In the previous blog, we explained how the Oral Law created enmity, or hatred between Jews and Gentiles.

Yeshua criticized the Oral Law and its value over the Torah during an encounter with the Pharisees and Torah teachers (Mark 7:5):

The P’rushim (Pharisees) and the Torah-teachers asked him, “Why don’t your talmidim (disciples) live in accordance with the Tradition of the Elders, but instead eat with ritually unclean hands?”

Yeshua answered them, “Yesha`yahu (Isaiah) was right when he prophesied about you hypocrites — as it is written, ‘These people honor me with their lips, but their hearts are far away from me. Their worship of me is useless, because they teach man-made rules as if they were doctrines.’

“You depart from God’s command and hold onto human tradition.

Indeed,” he said to them, “you have made a fine art of departing from God’s command in order to keep your tradition!

“There is nothing outside a person which, by going into him, can make him unclean. Rather, it is the things that come out of a person which make a person unclean!”

Before the Jewish people could take the salvation message to the Gentiles, the enmity between the two peoples needed to be broken.  Yeshua’s death and resurrection brought the final blood atonement that removed all of man’s sin, making those who put their trust in the Messiah spiritually pure. This broke the enmity. All men were now clean, as Adonai explained to Peter when he wanted him to take the salvation message to a God-fearing Roman soldier (Acts 10:28).

So we can see that Yeshua upheld and even added to the Torah, but not the Oral Law. The early spiritual leaders of the Messianic Body, including Paul, confirmed, lived and taught the Written Law, but declared the Oral Law unnecessary to keep as a Believer in Messiah.

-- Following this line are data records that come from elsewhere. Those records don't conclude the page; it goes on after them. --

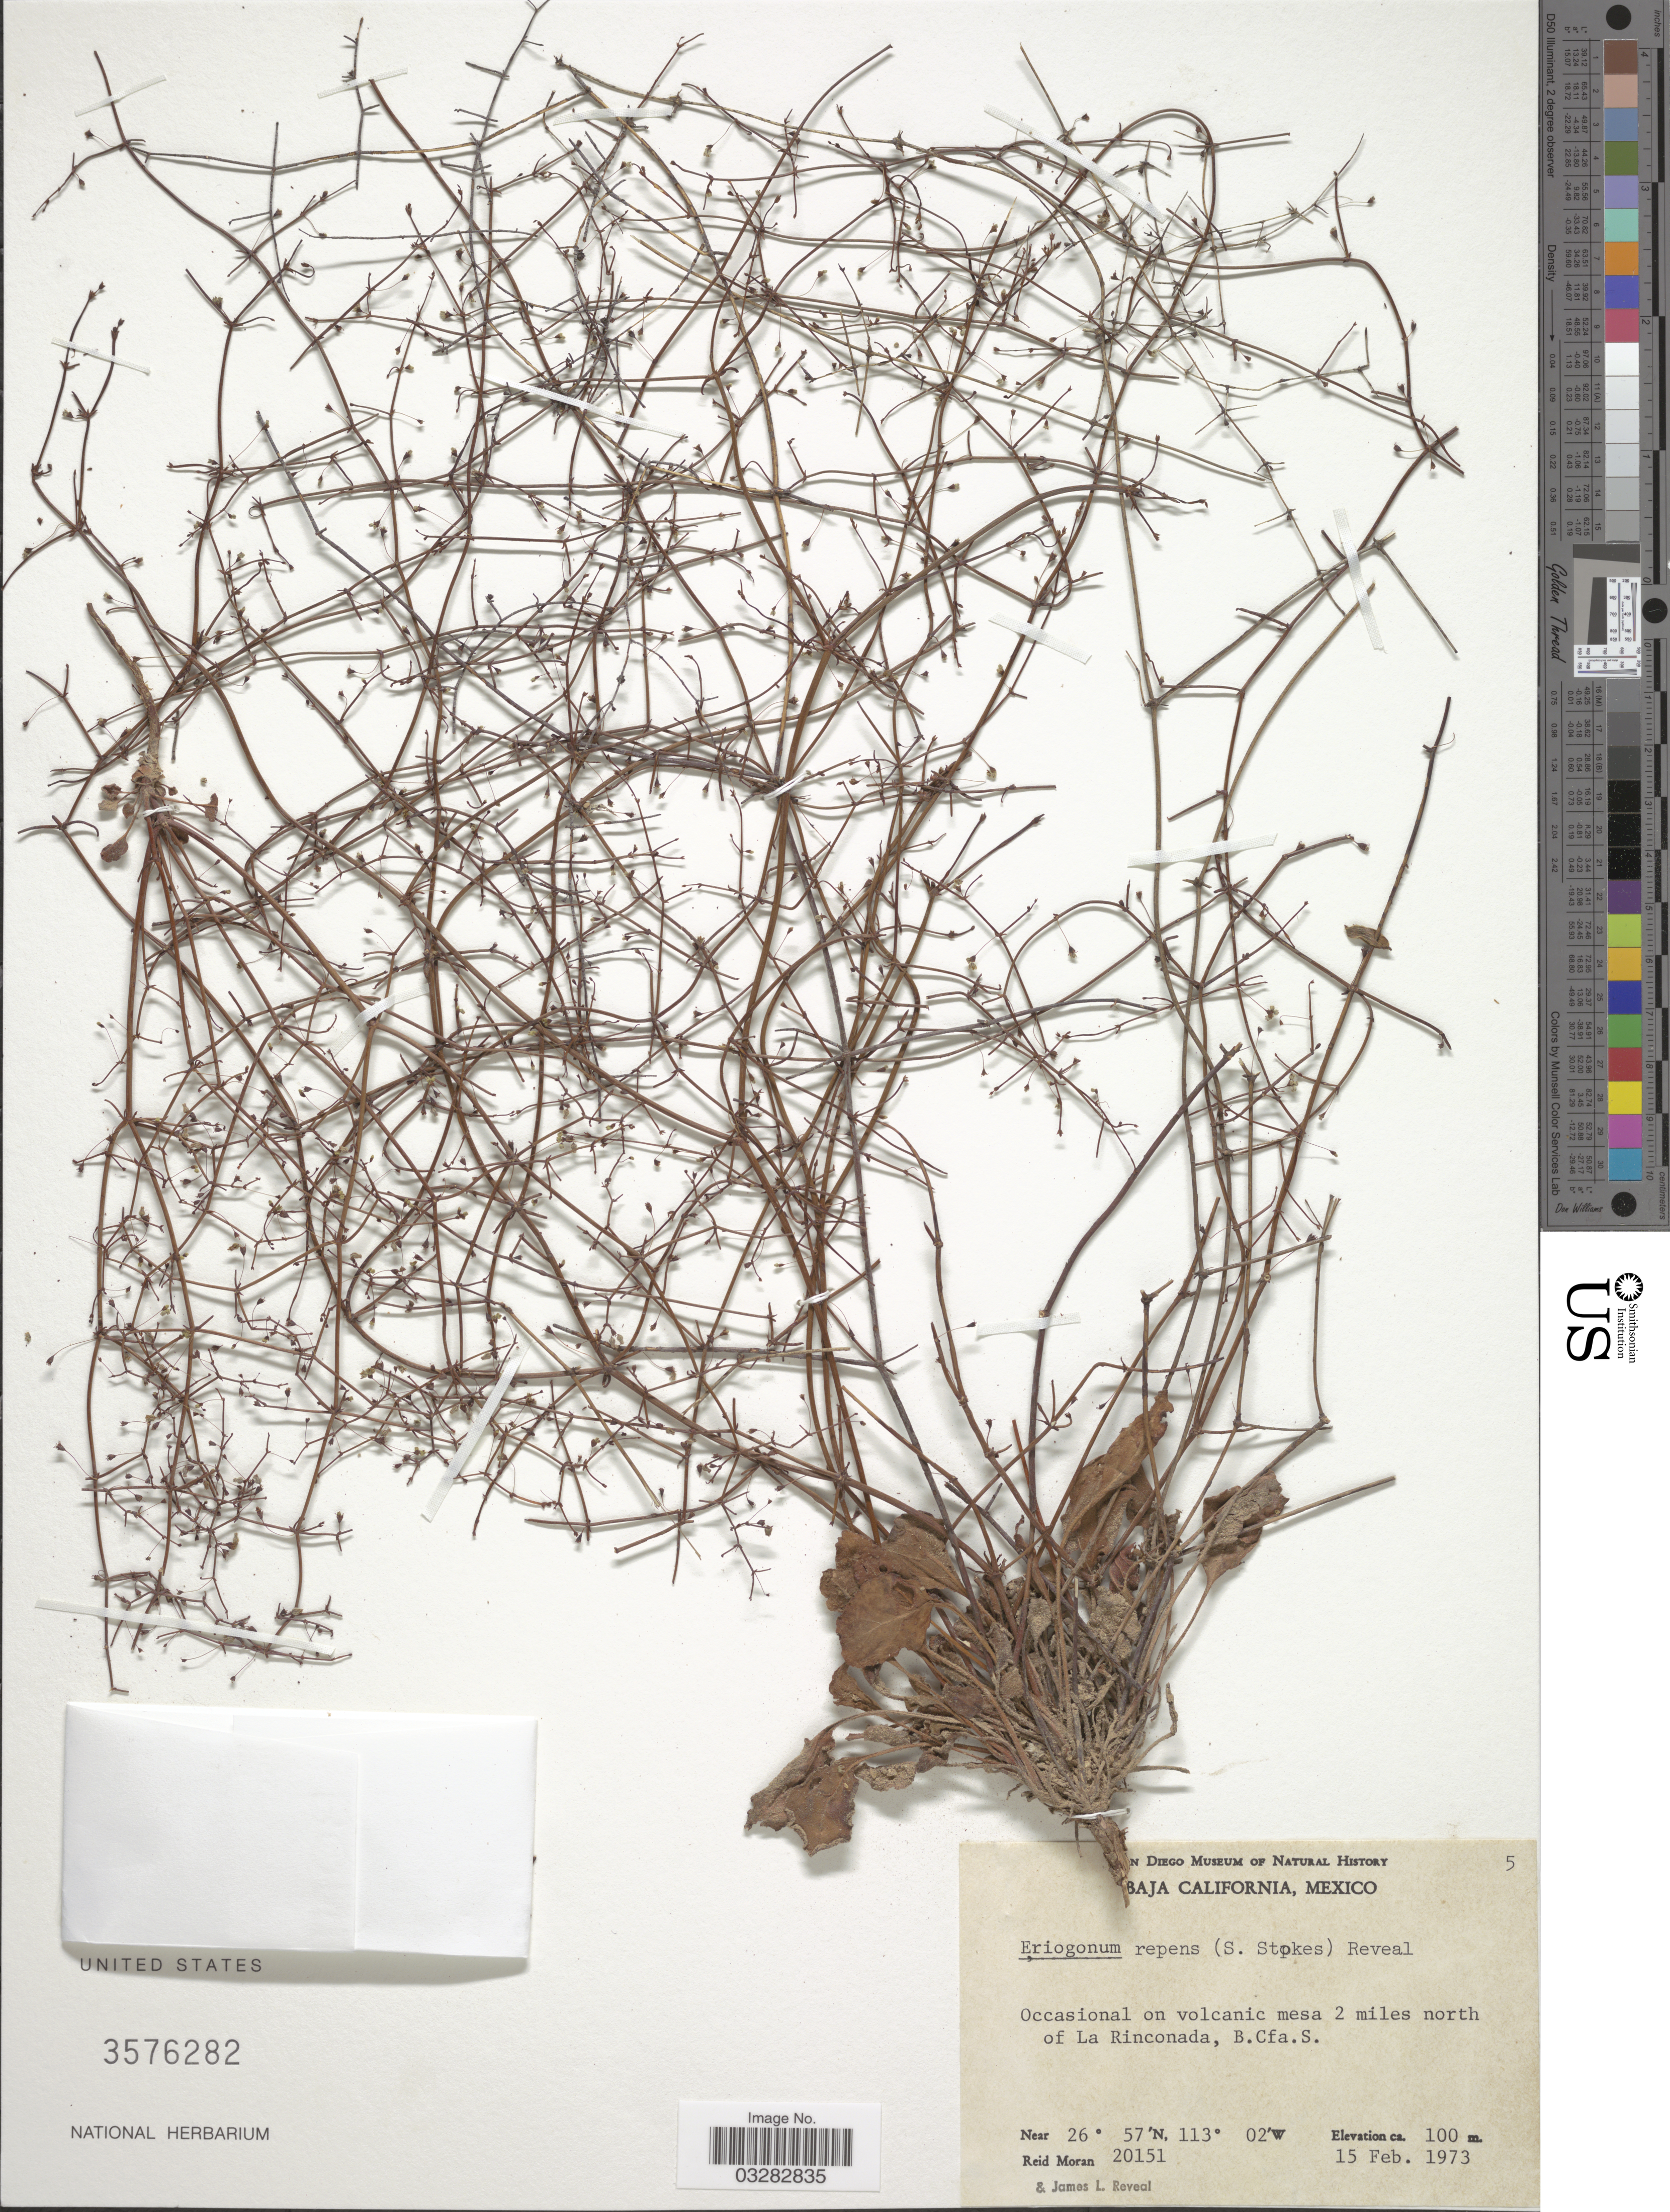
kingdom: Plantae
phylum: Tracheophyta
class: Magnoliopsida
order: Caryophyllales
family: Polygonaceae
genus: Eriogonum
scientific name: Eriogonum repens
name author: (S. Stokes) Reveal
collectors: R. V. Moran & J. L. Reveal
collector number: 20151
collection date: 1973-02-15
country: Mexico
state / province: Baja California Sur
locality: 2 miles north of La Rinconada.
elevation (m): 100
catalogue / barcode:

Putting Eph. 2:15 into this Biblical and Jewish cultural context, we begin to understand that what was abolished was the provisions of the Oral Law that created enmity between Jews and Gentiles. The difference between the Torah and Oral Law was so obvious during Paul’s time, he expected readers to understand that was the context in which he was writing. He never would have expected readers or translators to interpret the verse as Yeshua abolishing G-d’s Law.